### [WORK INSTRUCTIONS]
Every line in the records below with the string "från" is to be copied out.

### [MATERIAL FOR THIS TASK]
■ ■ ■
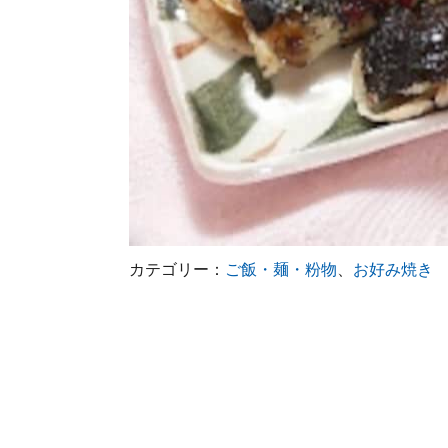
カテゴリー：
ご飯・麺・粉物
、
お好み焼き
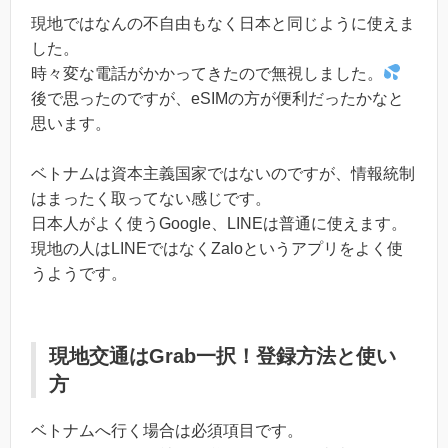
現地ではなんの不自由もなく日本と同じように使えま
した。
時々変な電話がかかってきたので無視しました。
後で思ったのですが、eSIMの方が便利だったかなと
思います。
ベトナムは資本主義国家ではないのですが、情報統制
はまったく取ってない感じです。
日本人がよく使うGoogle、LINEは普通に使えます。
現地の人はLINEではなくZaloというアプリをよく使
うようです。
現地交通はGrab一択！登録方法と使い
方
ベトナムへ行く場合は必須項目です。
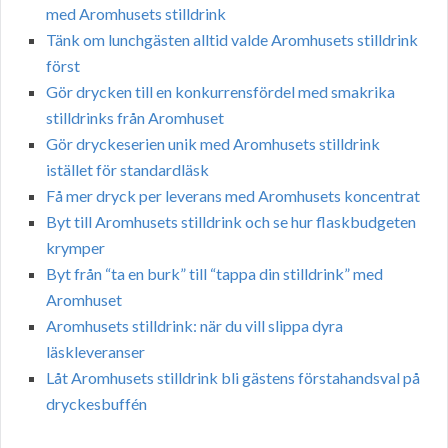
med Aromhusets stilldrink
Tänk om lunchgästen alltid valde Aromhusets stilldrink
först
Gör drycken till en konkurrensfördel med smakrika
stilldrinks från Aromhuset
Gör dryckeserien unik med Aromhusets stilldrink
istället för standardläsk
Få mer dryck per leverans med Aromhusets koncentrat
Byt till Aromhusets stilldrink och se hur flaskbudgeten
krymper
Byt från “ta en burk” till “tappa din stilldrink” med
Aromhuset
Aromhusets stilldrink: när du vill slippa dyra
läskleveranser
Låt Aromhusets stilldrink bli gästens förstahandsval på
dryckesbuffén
■ ■ ■
### [RESPONSE TO THE EXERCISE]
stilldrinks från Aromhuset
Byt från “ta en burk” till “tappa din stilldrink” med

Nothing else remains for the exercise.